> Dataset entries
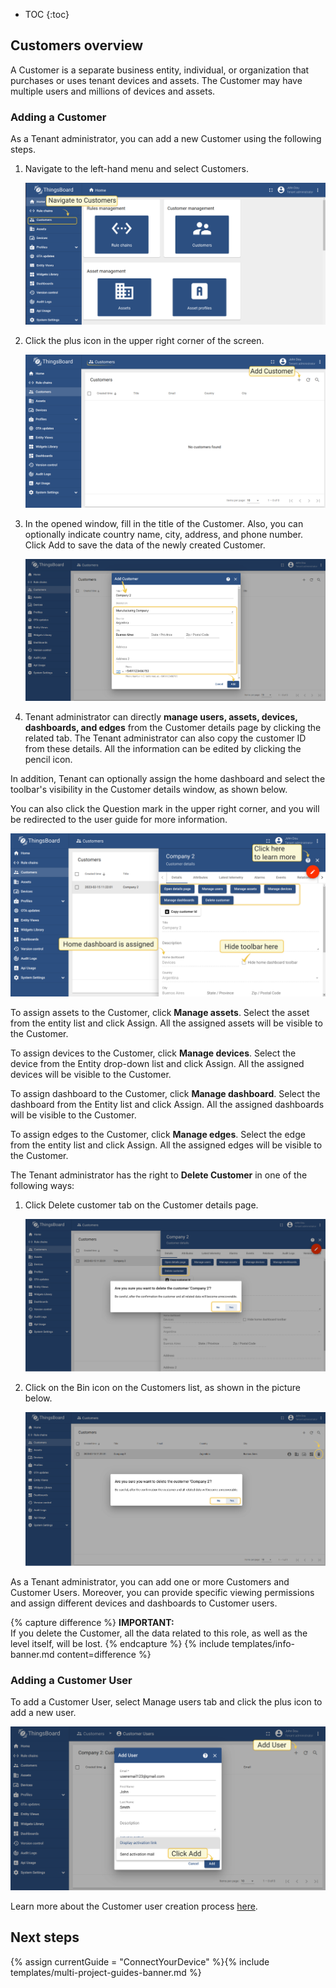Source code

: 
* TOC
{:toc}

## Customers overview

A Customer is a separate business entity, individual, or organization that purchases or uses tenant devices and assets. The Customer may have multiple users and millions of devices and assets.

### Adding a Customer

As a Tenant administrator, you can add a new Customer using the following steps.

1. Navigate to the left-hand menu and select Customers.

   ![image](/images/user-guide/ui/customers/ce/customers-select.png)

2. Click the plus icon in the upper right corner of the screen.

   ![image](/images/user-guide/ui/customers/ce/add-new-customer.png)

3. In the opened window, fill in the title of the Customer. Also, you can optionally indicate country name, city, address, and phone number. 
Click Add to save the data of the newly created Customer.

   ![image](/images/user-guide/ui/customers/ce/customers-menu.png)

4. Tenant administrator can directly **manage users, assets, devices, dashboards, and edges** from the Customer details page by clicking the related tab. 
The Tenant administrator can also copy the customer ID from these details. All the information can be edited by clicking the pencil icon. 

In addition, Tenant can optionally assign the home dashboard and select the toolbar's visibility in the Customer details window, as shown below.

You can also click the Question mark in the upper right corner, and you will be redirected to the user guide for more information.


   ![image](/images/user-guide/ui/customers/ce/customer-tabs.png)


To assign assets to the Customer, click **Manage assets**. Select the asset from the entity list and click Assign. 
All the assigned assets will be visible to the Customer.

   
To assign devices to the Customer, click **Manage devices**. Select the device from the Entity drop-down list and click Assign. 
All the assigned devices will be visible to the Customer.

To assign dashboard to the Customer, click **Manage dashboard**. Select the dashboard from the Entity list and click Assign. 
All the assigned dashboards will be visible to the Customer.

To assign edges to the Customer, click **Manage edges**. Select the edge from the entity list and click Assign. 
All the assigned edges will be visible to the Customer.

The Tenant administrator has the right to **Delete Customer** in one of the following ways:

1) Click Delete customer tab on the Customer details page.

   ![image](/images/user-guide/ui/customers/ce/deleting-customer.png) 

2) Click on the Bin icon on the Customers list, as shown in the picture below.
   
   ![image](/images/user-guide/ui/customers/ce/deleting-customer-1.png)
   
As a Tenant administrator, you can add one or more Customers and Customer Users. 
Moreover, you can provide specific viewing permissions and assign different devices and dashboards to Customer users.


{% capture difference %}
**IMPORTANT:**
<br>
If you delete the Customer, all the data related to this role, as well as the level itself, will be lost.
{% endcapture %}
{% include templates/info-banner.md content=difference %}

### Adding a Customer User

To add a Customer User, select Manage users tab and click the plus icon to add a new user.

   ![image](/images/user-guide/ui/customers/ce/add-user.png)

Learn more about the Customer user creation process  [here](/docs/{{docsPrefix}}user-guide/ui/users).


## Next steps

{% assign currentGuide = "ConnectYourDevice" %}{% include templates/multi-project-guides-banner.md %}
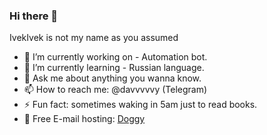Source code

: ### Hi there 👋

IvekIvek is not my name as you assumed 

- 🔭 I’m currently working on - Automation bot.
- 🌱 I’m currently learning - Russian language.
- 💬 Ask me about anything you wanna know.
- 📫 How to reach me: @davvvvvy (Telegram)
- ⚡ Fun fact: sometimes waking in 5am just to read books.
- 📧 Free E-mail hosting: [Doggy](https://doggy.li)
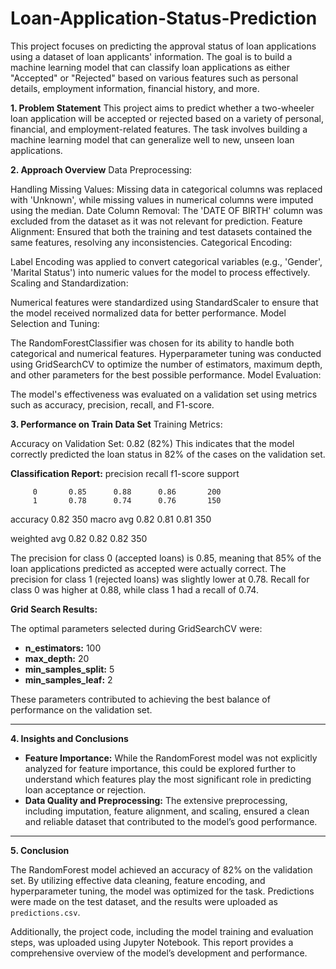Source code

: # Loan-Application-Status-Prediction
This project focuses on predicting the approval status of loan applications using a dataset of loan applicants' information. The goal is to build a machine learning model that can classify loan applications as either "Accepted" or "Rejected" based on various features such as personal details, employment information, financial history, and more.

**1. Problem Statement**
This project aims to predict whether a two-wheeler loan application will be accepted or rejected based on a variety of personal, financial, and employment-related features. The task involves building a machine learning model that can generalize well to new, unseen loan applications.

**2. Approach Overview**
Data Preprocessing:

Handling Missing Values: Missing data in categorical columns was replaced with 'Unknown', while missing values in numerical columns were imputed using the median.
Date Column Removal: The 'DATE OF BIRTH' column was excluded from the dataset as it was not relevant for prediction.
Feature Alignment: Ensured that both the training and test datasets contained the same features, resolving any inconsistencies.
Categorical Encoding:

Label Encoding was applied to convert categorical variables (e.g., 'Gender', 'Marital Status') into numeric values for the model to process effectively.
Scaling and Standardization:

Numerical features were standardized using StandardScaler to ensure that the model received normalized data for better performance.
Model Selection and Tuning:

The RandomForestClassifier was chosen for its ability to handle both categorical and numerical features. Hyperparameter tuning was conducted using GridSearchCV to optimize the number of estimators, maximum depth, and other parameters for the best possible performance.
Model Evaluation:

The model's effectiveness was evaluated on a validation set using metrics such as accuracy, precision, recall, and F1-score.

**3. Performance on Train Data Set**
Training Metrics:

Accuracy on Validation Set: 0.82 (82%) This indicates that the model correctly predicted the loan status in 82% of the cases on the validation set.

**Classification Report:**
              precision    recall  f1-score   support

         0       0.85      0.88      0.86       200
         1       0.78      0.74      0.76       150

  accuracy                           0.82       350
 macro avg       0.82      0.81      0.81       350

weighted avg 0.82 0.82 0.82 350 


The precision for class 0 (accepted loans) is 0.85, meaning that 85% of the loan applications predicted as accepted were actually correct. The precision for class 1 (rejected loans) was slightly lower at 0.78. Recall for class 0 was higher at 0.88, while class 1 had a recall of 0.74.

**Grid Search Results:**

The optimal parameters selected during GridSearchCV were:

- **n_estimators:** 100
- **max_depth:** 20
- **min_samples_split:** 5
- **min_samples_leaf:** 2

These parameters contributed to achieving the best balance of performance on the validation set.

---

**4. Insights and Conclusions**

- **Feature Importance:** While the RandomForest model was not explicitly analyzed for feature importance, this could be explored further to understand which features play the most significant role in predicting loan acceptance or rejection.
- **Data Quality and Preprocessing:** The extensive preprocessing, including imputation, feature alignment, and scaling, ensured a clean and reliable dataset that contributed to the model’s good performance.

---
**5. Conclusion**

The RandomForest model achieved an accuracy of 82% on the validation set. By utilizing effective data cleaning, feature encoding, and hyperparameter tuning, the model was optimized for the task. Predictions were made on the test dataset, and the results were uploaded as `predictions.csv`. 

Additionally, the project code, including the model training and evaluation steps, was uploaded using Jupyter Notebook. This report provides a comprehensive overview of the model’s development and performance.
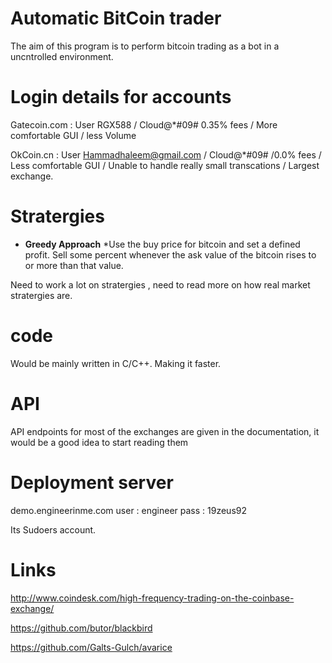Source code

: # Automatic BitCoin trader
The aim of this program is to perform bitcoin trading as a bot in a uncntrolled environment.

# Login details for accounts

Gatecoin.com : User RGX588 / Cloud@*#09#   0.35% fees / More comfortable GUI / less Volume
 
OkCoin.cn : User Hammadhaleem@gmail.com / Cloud@*#09#  /0.0% fees / Less comfortable GUI / Unable to handle really small transcations / Largest exchange.

# Stratergies
* **Greedy Approach**
	*Use the buy price for bitcoin and set a defined profit. Sell some percent whenever the 
ask value of the bitcoin rises to or more than that value.

Need to work a lot on stratergies , need to read more on how real market stratergies are. 

# code

Would be mainly written in C/C++. Making it faster.

# API 

API endpoints for most of the exchanges are given in the documentation, it would be a good idea to start reading them

# Deployment server 

demo.engineerinme.com
user : engineer
pass : 19zeus92

Its Sudoers account.

# Links 

http://www.coindesk.com/high-frequency-trading-on-the-coinbase-exchange/

https://github.com/butor/blackbird

https://github.com/Galts-Gulch/avarice

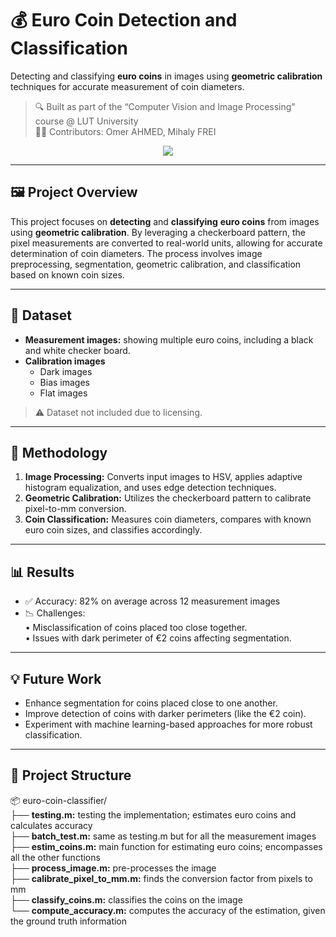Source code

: # 💰 Euro Coin Detection and Classification

Detecting and classifying **euro coins** in images using **geometric calibration** techniques for accurate measurement of coin diameters.

> 🔍 Built as part of the “Computer Vision and Image Processing” course @ LUT University  
> 👨‍💻 Contributors: Omer AHMED, Mihaly FREI

<p align="center">
  <img src="https://img.shields.io/badge/Made%20With-MATLAB-orange?style=for-the-badge&logo=matlab&logoColor=white">
</p>

---

## 🖼️ Project Overview

This project focuses on **detecting** and **classifying** **euro coins** from images using **geometric calibration**. By leveraging a checkerboard pattern, the pixel measurements are converted to real-world units, allowing for accurate determination of coin diameters. The process involves image preprocessing, segmentation, geometric calibration, and classification based on known coin sizes.

---

## 🧪 Dataset

- **Measurement images:** showing multiple euro coins, including a black and white checker board.
- **Calibration images**
  - Dark images
  - Bias images
  - Flat images

> ⚠️ Dataset not included due to licensing.  

---

## 🧪 Methodology
1.	**Image Processing:** Converts input images to HSV, applies adaptive histogram equalization, and uses edge detection techniques.
2.	**Geometric Calibration:** Utilizes the checkerboard pattern to calibrate pixel-to-mm conversion.
3.	**Coin Classification:** Measures coin diameters, compares with known euro coin sizes, and classifies accordingly.

---

## 📊 Results
-	✅ Accuracy: 82% on average across 12 measurement images
-	📉 Challenges:  
	•	Misclassification of coins placed too close together.  
	•	Issues with dark perimeter of €2 coins affecting segmentation.
 
---

## 💡 Future Work
-	Enhance segmentation for coins placed close to one another.
-	Improve detection of coins with darker perimeters (like the €2 coin).
-	Experiment with machine learning-based approaches for more robust classification.

---

## 📁 Project Structure
📦 euro-coin-classifier/  
├── **testing.m:** testing the implementation; estimates euro coins and calculates accuracy  
├── **batch_test.m:** same as testing.m but for all the measurement images  
├── **estim_coins.m:** main function for estimating euro coins; encompasses all the other functions   
├── **process_image.m:** pre-processes the image   
├── **calibrate_pixel_to_mm.m:** finds the conversion factor from pixels to mm  
├── **classify_coins.m:** classifies the coins on the image  
└── **compute_accuracy.m:** computes the accuracy of the estimation, given the ground truth information    
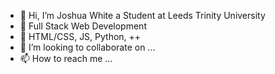 - 👋 Hi, I’m Joshua White a Student at Leeds Trinity University
- 👀 Full Stack Web Development
- 🌱 HTML/CSS, JS, Python, ++
- 💞️ I’m looking to collaborate on ...
- 📫 How to reach me ...

<!---
2314105/2314105 is a ✨ special ✨ repository because its `README.md` (this file) appears on your GitHub profile.
You can click the Preview link to take a look at your changes.
--->
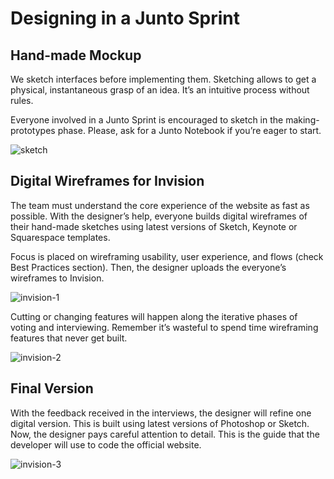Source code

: Designing in a Junto Sprint
============

Hand-made Mockup
---------------

We sketch interfaces before implementing them. Sketching allows to get a physical, instantaneous grasp of an idea. It’s an intuitive process without rules. 

Everyone involved in a Junto Sprint is encouraged to sketch in the making-prototypes phase. Please, ask for a Junto Notebook if you’re eager to start.

![sketch](https://cloud.githubusercontent.com/assets/10119544/6787107/8aac9310-d15e-11e4-8377-bbeac82bb97b.jpg)

Digital Wireframes for Invision
---------------

The team must understand the core experience of the website as fast as possible. With the designer’s help, everyone builds digital wireframes of their hand-made sketches using latest versions of Sketch, Keynote or Squarespace templates. 

Focus is placed on wireframing usability, user experience, and flows (check Best Practices section). Then, the designer uploads the everyone’s wireframes to Invision.

![invision-1](https://cloud.githubusercontent.com/assets/10119544/6787088/67692c10-d15e-11e4-9d3a-2c27d7c9f573.jpg)

Cutting or changing features will happen along the iterative phases of voting and interviewing. Remember it’s wasteful to spend time wireframing features that never get built.

![invision-2](https://cloud.githubusercontent.com/assets/10119544/6787091/6d9a20f8-d15e-11e4-9c8c-4caf11b8e3c1.jpg)

Final Version
---------------

With the feedback received in the interviews, the designer will refine one digital version. This is built using latest versions of Photoshop or Sketch. Now, the designer pays careful attention to detail. This is the guide that the developer will use to code the official website.

![invision-3](https://cloud.githubusercontent.com/assets/10119544/6787096/76742174-d15e-11e4-91da-c02dc563d81c.jpg)







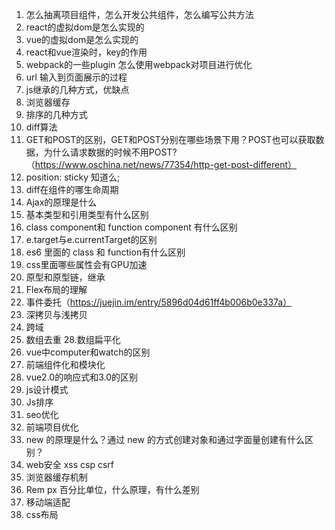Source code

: 
1. 怎么抽离项目组件，怎么开发公共组件，怎么编写公共方法
2. react的虚拟dom是怎么实现的
3. vue的虚拟dom是怎么实现的
4. react和vue渲染时，key的作用
5. webpack的一些plugin 怎么使用webpack对项目进行优化
6. url 输入到页面展示的过程
7. js继承的几种方式，优缺点
8. 浏览器缓存
9. 排序的几种方式
10. diff算法
13. GET和POST的区别，GET和POST分别在哪些场景下用？POST也可以获取数据，为什么请求数据的时候不用POST?（https://www.oschina.net/news/77354/http-get-post-different）
14. position: sticky 知道么;
15. diff在组件的哪生命周期
16. Ajax的原理是什么
17. 基本类型和引用类型有什么区别
18. class component和 function component 有什么区别
19. e.target与e.currentTarget的区别
20. es6 里面的 class 和 function有什么区别
21. css里面哪些属性会有GPU加速
22. 原型和原型链，继承
23. Flex布局的理解
24. 事件委托（https://juejin.im/entry/5896d04d61ff4b006b0e337a）
25. 深拷贝与浅拷贝
26. 跨域
27. 数组去重
28.数组扁平化
29. vue中computer和watch的区别
30. 前端组件化和模块化
31. vue2.0的响应式和3.0的区别
32. js设计模式
33. Js排序
34. seo优化
35. 前端项目优化
36. new 的原理是什么？通过 new 的方式创建对象和通过字面量创建有什么区别？
37. web安全 xss csp   csrf
38. 浏览器缓存机制
39. Rem px 百分比单位，什么原理，有什么差别
40. 移动端适配
41. css布局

> WORK TASK
Copy word for word each line of the data above, from the first through the one containing "Click Add to", and include no pictures.

> RESPONSE AREA
Source code

: 
* TOC
{:toc}

## Customers overview

A Customer is a separate business entity, individual, or organization that purchases or uses tenant devices and assets. The Customer may have multiple users and millions of devices and assets.

### Adding a Customer

As a Tenant administrator, you can add a new Customer using the following steps.

1. Navigate to the left-hand menu and select Customers.

   ![image](/images/user-guide/ui/customers/ce/customers-select.png)

2. Click the plus icon in the upper right corner of the screen.

   ![image](/images/user-guide/ui/customers/ce/add-new-customer.png)

3. In the opened window, fill in the title of the Customer. Also, you can optionally indicate country name, city, address, and phone number. 
Click Add to save the data of the newly created Customer.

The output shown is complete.